-- Task data follows --

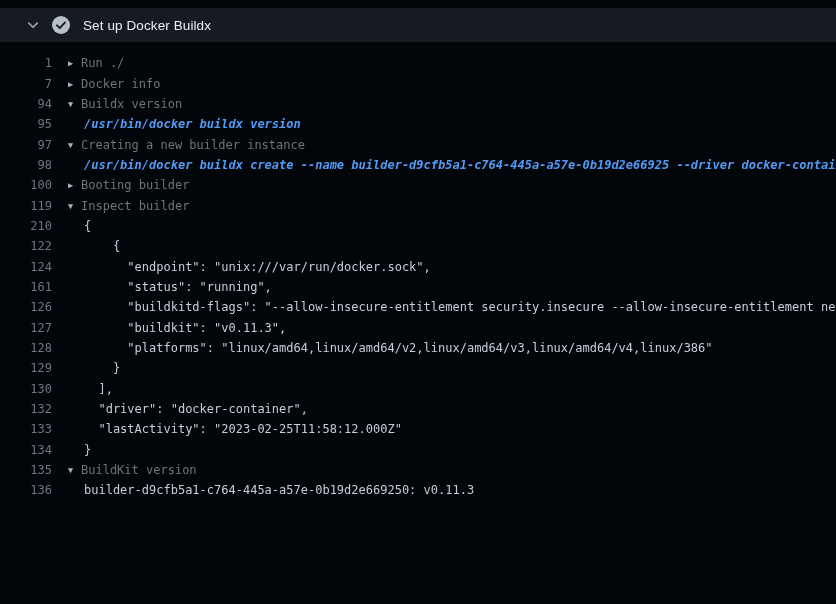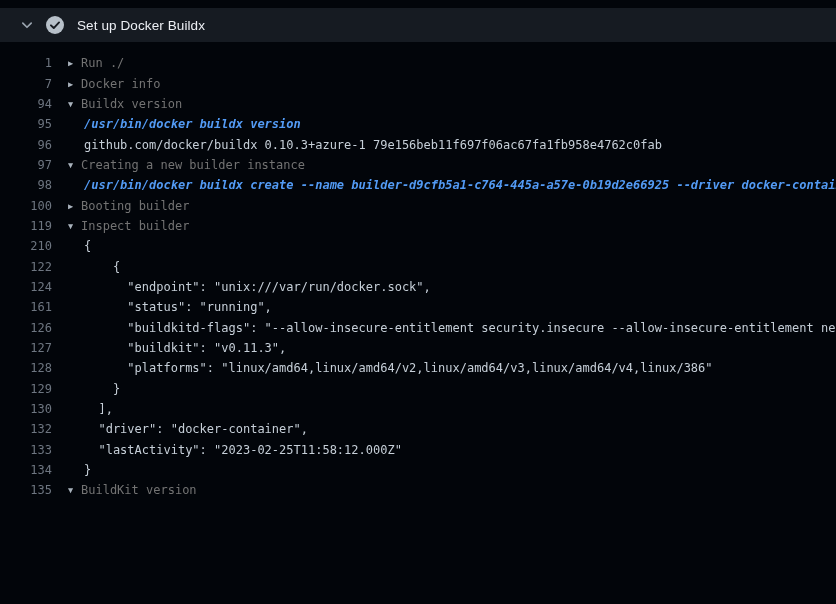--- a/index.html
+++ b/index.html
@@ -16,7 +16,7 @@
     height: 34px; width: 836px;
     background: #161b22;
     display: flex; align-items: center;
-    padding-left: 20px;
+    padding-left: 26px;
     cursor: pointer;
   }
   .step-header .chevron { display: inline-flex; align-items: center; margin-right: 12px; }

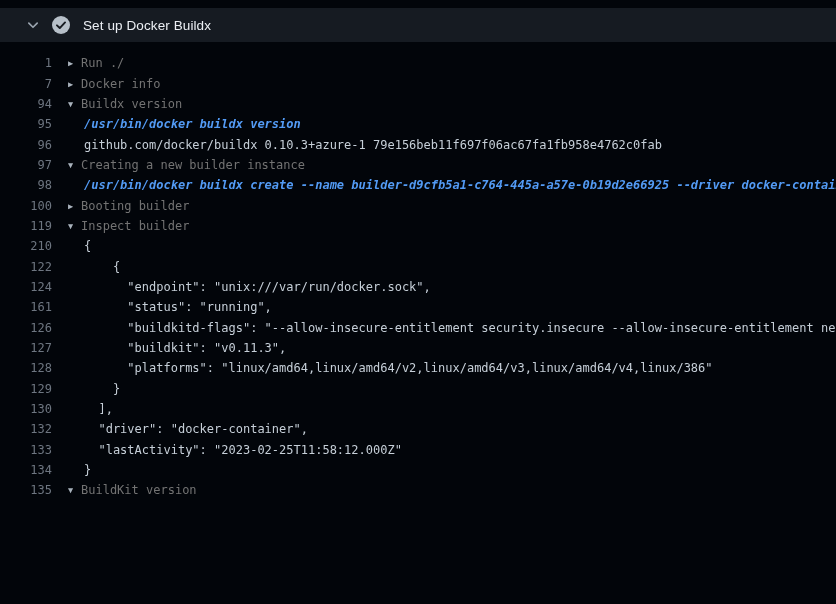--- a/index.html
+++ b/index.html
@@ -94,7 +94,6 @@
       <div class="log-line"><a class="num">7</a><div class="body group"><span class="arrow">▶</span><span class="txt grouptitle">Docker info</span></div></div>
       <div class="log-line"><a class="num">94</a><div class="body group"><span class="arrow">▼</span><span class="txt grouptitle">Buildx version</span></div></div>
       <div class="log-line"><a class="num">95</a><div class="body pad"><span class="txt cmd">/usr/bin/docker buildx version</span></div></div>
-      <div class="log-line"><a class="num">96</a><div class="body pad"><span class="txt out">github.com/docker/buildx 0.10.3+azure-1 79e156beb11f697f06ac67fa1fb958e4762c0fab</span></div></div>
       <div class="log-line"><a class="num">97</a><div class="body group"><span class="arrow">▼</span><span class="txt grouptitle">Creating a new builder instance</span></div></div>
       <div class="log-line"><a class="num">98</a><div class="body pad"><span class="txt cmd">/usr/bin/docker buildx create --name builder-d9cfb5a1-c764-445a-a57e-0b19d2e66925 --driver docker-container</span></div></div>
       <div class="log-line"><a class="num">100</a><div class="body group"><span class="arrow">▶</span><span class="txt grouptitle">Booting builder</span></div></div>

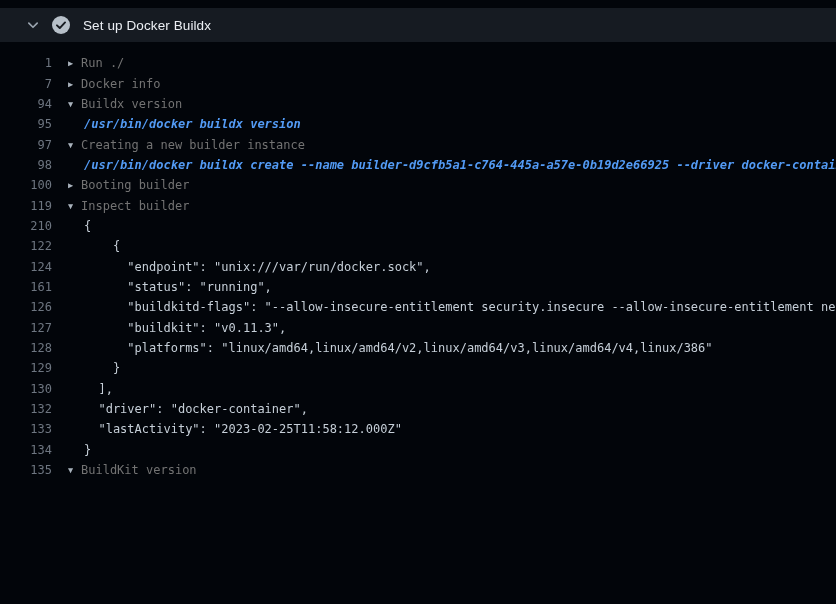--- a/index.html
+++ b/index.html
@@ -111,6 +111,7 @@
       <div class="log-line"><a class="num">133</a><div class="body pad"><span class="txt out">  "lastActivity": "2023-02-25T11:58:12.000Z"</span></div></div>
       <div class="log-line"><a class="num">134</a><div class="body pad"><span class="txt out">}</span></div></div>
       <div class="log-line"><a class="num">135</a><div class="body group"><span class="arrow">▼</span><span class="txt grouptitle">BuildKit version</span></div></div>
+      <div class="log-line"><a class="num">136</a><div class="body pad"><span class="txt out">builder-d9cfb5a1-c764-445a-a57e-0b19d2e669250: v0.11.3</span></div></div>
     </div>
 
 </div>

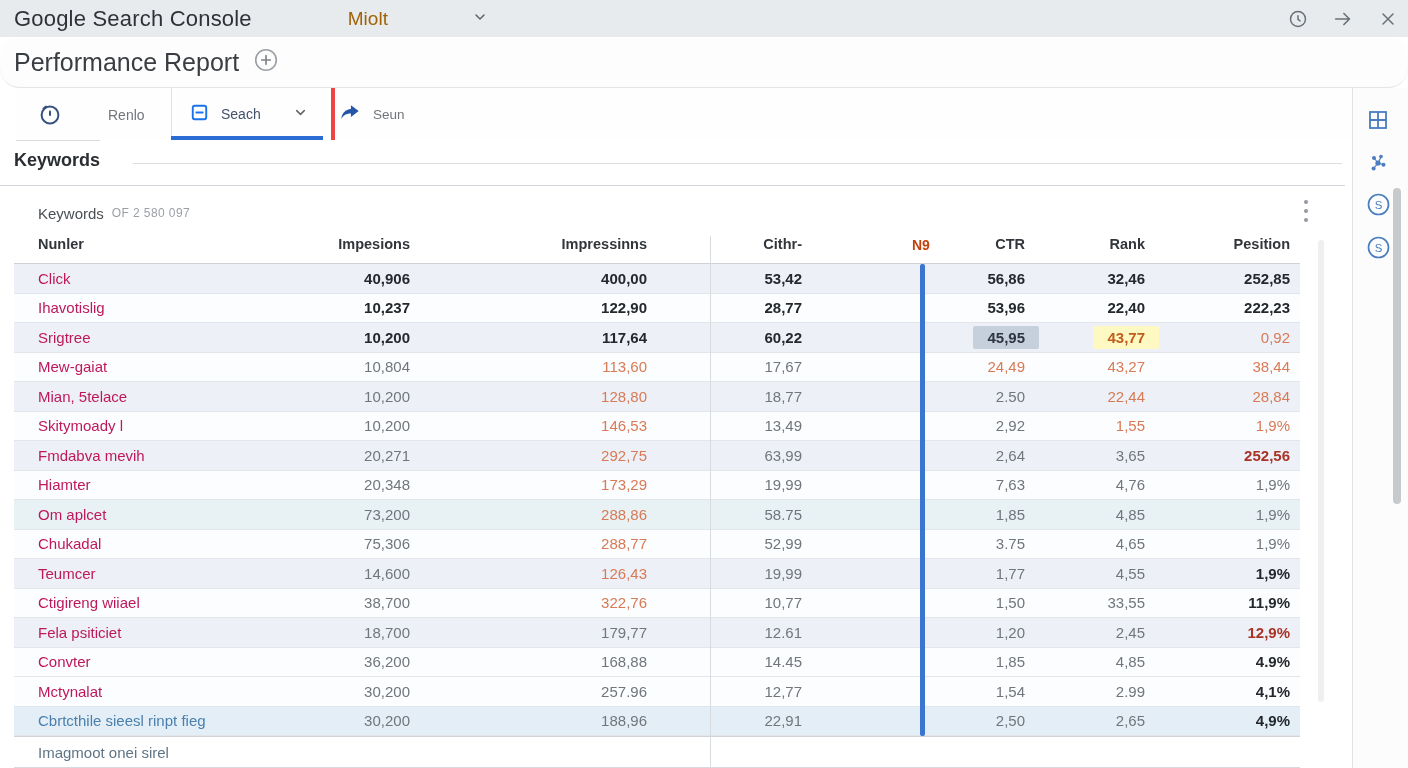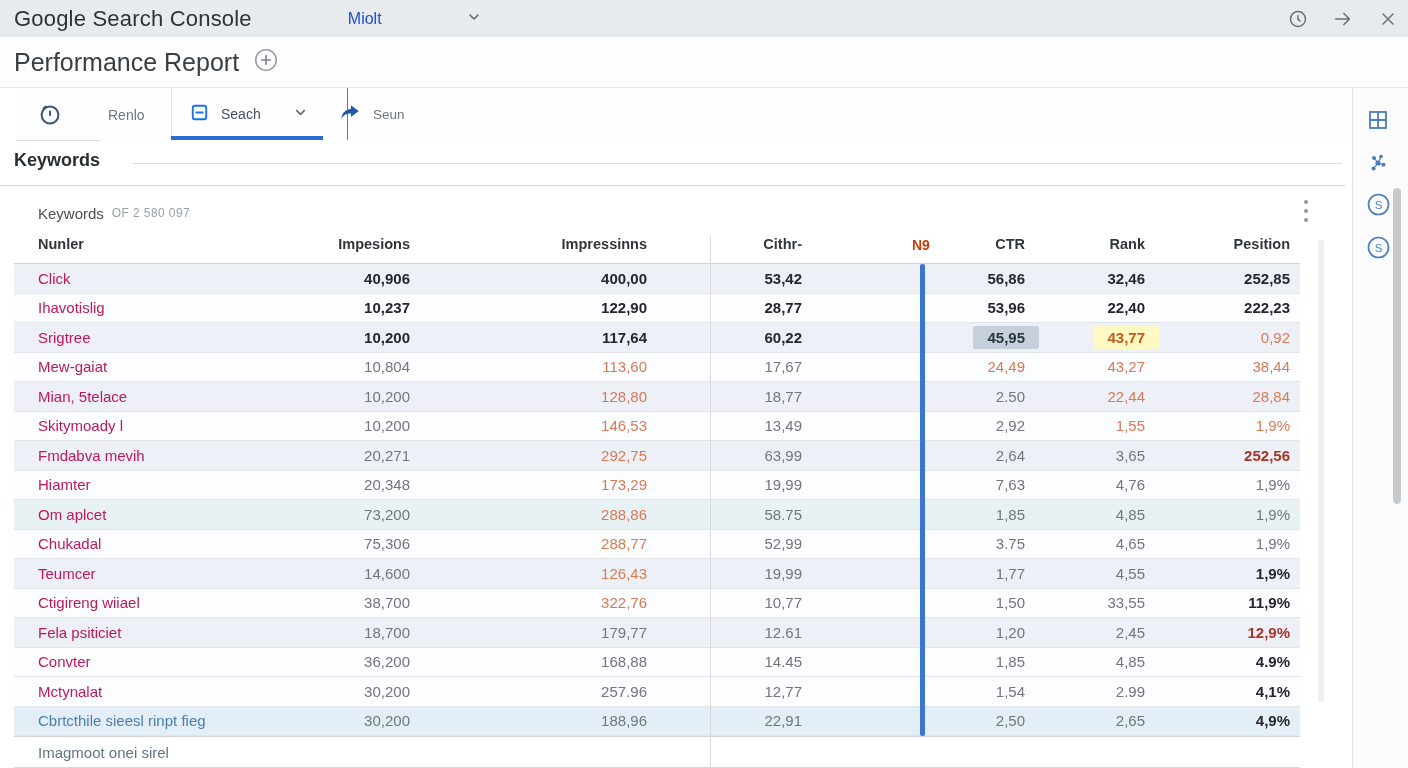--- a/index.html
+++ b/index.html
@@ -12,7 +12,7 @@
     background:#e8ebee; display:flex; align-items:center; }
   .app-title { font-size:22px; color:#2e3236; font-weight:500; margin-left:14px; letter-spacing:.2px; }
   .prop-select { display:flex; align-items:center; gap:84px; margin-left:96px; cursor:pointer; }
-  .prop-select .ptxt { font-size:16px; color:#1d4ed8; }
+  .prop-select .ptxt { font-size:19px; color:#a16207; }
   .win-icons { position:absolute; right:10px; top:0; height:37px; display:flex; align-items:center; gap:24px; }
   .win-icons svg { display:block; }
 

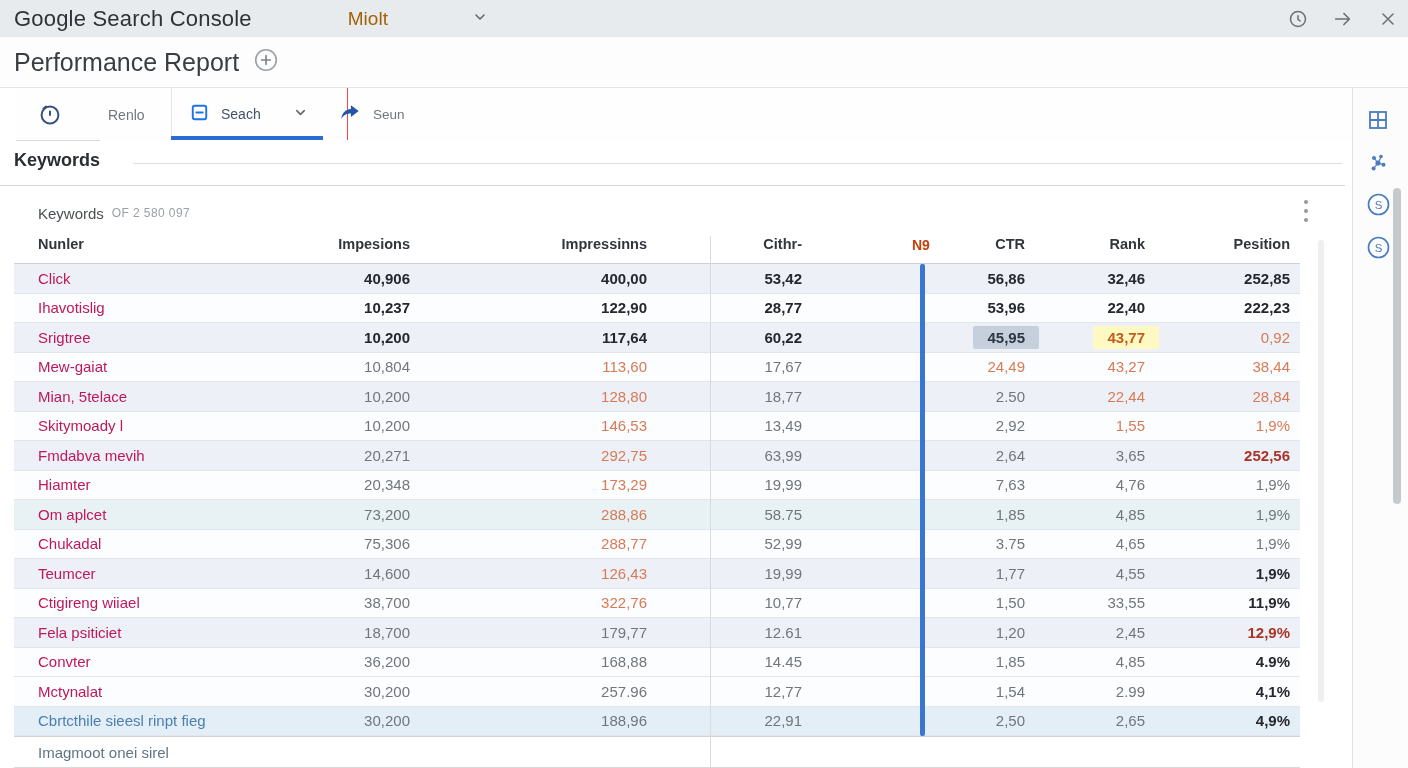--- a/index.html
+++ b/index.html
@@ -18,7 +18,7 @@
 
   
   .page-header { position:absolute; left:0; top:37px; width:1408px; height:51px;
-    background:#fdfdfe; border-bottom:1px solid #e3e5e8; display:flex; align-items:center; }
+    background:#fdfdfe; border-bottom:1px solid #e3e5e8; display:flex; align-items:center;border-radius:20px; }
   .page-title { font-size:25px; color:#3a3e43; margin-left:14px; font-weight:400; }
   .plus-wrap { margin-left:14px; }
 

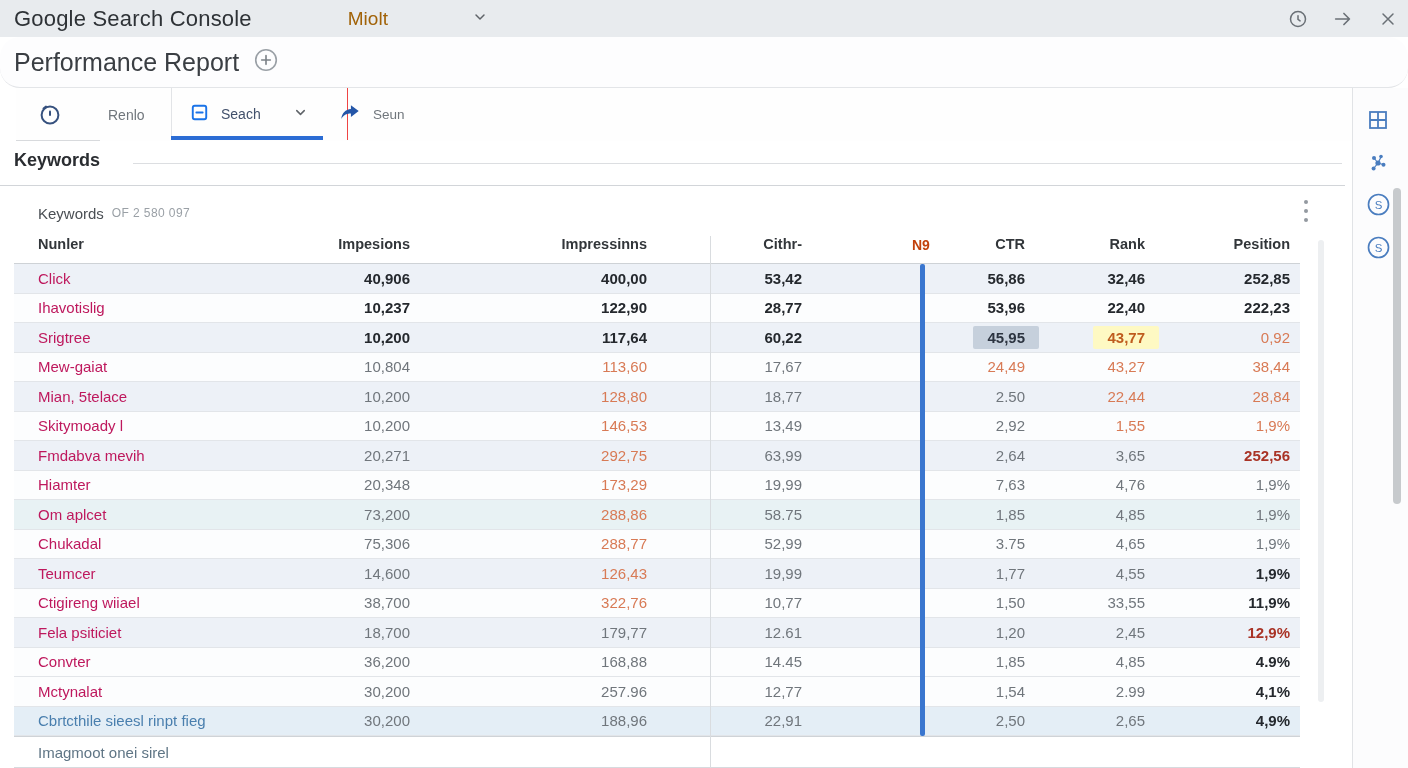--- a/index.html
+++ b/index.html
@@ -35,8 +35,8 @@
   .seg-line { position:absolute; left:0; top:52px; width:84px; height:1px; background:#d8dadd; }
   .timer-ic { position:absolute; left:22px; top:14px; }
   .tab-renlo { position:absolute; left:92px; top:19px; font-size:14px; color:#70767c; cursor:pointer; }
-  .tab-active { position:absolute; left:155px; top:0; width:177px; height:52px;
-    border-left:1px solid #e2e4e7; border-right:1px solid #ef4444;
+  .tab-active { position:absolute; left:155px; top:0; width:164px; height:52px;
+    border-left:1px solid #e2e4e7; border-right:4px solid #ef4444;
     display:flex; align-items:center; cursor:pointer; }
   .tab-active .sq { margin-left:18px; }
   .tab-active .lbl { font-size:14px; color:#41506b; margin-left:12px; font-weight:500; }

-- Task data concluded --

▶ Aim of the task:
Set the data above down again exactly as given, with no pictures.

▶ Response to the exercise:
--- a/index.html
+++ b/index.html
@@ -16,7 +16,7 @@
     height: 34px; width: 836px;
     background: #161b22;
     display: flex; align-items: center;
-    padding-left: 20px;
+    padding-left: 26px;
     cursor: pointer;
   }
   .step-header .chevron { display: inline-flex; align-items: center; margin-right: 12px; }

--- a/index.html
+++ b/index.html
@@ -94,7 +94,6 @@
       <div class="log-line"><a class="num">7</a><div class="body group"><span class="arrow">▶</span><span class="txt grouptitle">Docker info</span></div></div>
       <div class="log-line"><a class="num">94</a><div class="body group"><span class="arrow">▼</span><span class="txt grouptitle">Buildx version</span></div></div>
       <div class="log-line"><a class="num">95</a><div class="body pad"><span class="txt cmd">/usr/bin/docker buildx version</span></div></div>
-      <div class="log-line"><a class="num">96</a><div class="body pad"><span class="txt out">github.com/docker/buildx 0.10.3+azure-1 79e156beb11f697f06ac67fa1fb958e4762c0fab</span></div></div>
       <div class="log-line"><a class="num">97</a><div class="body group"><span class="arrow">▼</span><span class="txt grouptitle">Creating a new builder instance</span></div></div>
       <div class="log-line"><a class="num">98</a><div class="body pad"><span class="txt cmd">/usr/bin/docker buildx create --name builder-d9cfb5a1-c764-445a-a57e-0b19d2e66925 --driver docker-container</span></div></div>
       <div class="log-line"><a class="num">100</a><div class="body group"><span class="arrow">▶</span><span class="txt grouptitle">Booting builder</span></div></div>

--- a/index.html
+++ b/index.html
@@ -111,6 +111,7 @@
       <div class="log-line"><a class="num">133</a><div class="body pad"><span class="txt out">  "lastActivity": "2023-02-25T11:58:12.000Z"</span></div></div>
       <div class="log-line"><a class="num">134</a><div class="body pad"><span class="txt out">}</span></div></div>
       <div class="log-line"><a class="num">135</a><div class="body group"><span class="arrow">▼</span><span class="txt grouptitle">BuildKit version</span></div></div>
+      <div class="log-line"><a class="num">136</a><div class="body pad"><span class="txt out">builder-d9cfb5a1-c764-445a-a57e-0b19d2e669250: v0.11.3</span></div></div>
     </div>
 
 </div>

--- a/index.html
+++ b/index.html
@@ -12,7 +12,7 @@
     background:#e8ebee; display:flex; align-items:center; }
   .app-title { font-size:22px; color:#2e3236; font-weight:500; margin-left:14px; letter-spacing:.2px; }
   .prop-select { display:flex; align-items:center; gap:84px; margin-left:96px; cursor:pointer; }
-  .prop-select .ptxt { font-size:16px; color:#1d4ed8; }
+  .prop-select .ptxt { font-size:19px; color:#a16207; }
   .win-icons { position:absolute; right:10px; top:0; height:37px; display:flex; align-items:center; gap:24px; }
   .win-icons svg { display:block; }
 

--- a/index.html
+++ b/index.html
@@ -18,7 +18,7 @@
 
   
   .page-header { position:absolute; left:0; top:37px; width:1408px; height:51px;
-    background:#fdfdfe; border-bottom:1px solid #e3e5e8; display:flex; align-items:center; }
+    background:#fdfdfe; border-bottom:1px solid #e3e5e8; display:flex; align-items:center;border-radius:20px; }
   .page-title { font-size:25px; color:#3a3e43; margin-left:14px; font-weight:400; }
   .plus-wrap { margin-left:14px; }
 

--- a/index.html
+++ b/index.html
@@ -35,8 +35,8 @@
   .seg-line { position:absolute; left:0; top:52px; width:84px; height:1px; background:#d8dadd; }
   .timer-ic { position:absolute; left:22px; top:14px; }
   .tab-renlo { position:absolute; left:92px; top:19px; font-size:14px; color:#70767c; cursor:pointer; }
-  .tab-active { position:absolute; left:155px; top:0; width:177px; height:52px;
-    border-left:1px solid #e2e4e7; border-right:1px solid #ef4444;
+  .tab-active { position:absolute; left:155px; top:0; width:164px; height:52px;
+    border-left:1px solid #e2e4e7; border-right:4px solid #ef4444;
     display:flex; align-items:center; cursor:pointer; }
   .tab-active .sq { margin-left:18px; }
   .tab-active .lbl { font-size:14px; color:#41506b; margin-left:12px; font-weight:500; }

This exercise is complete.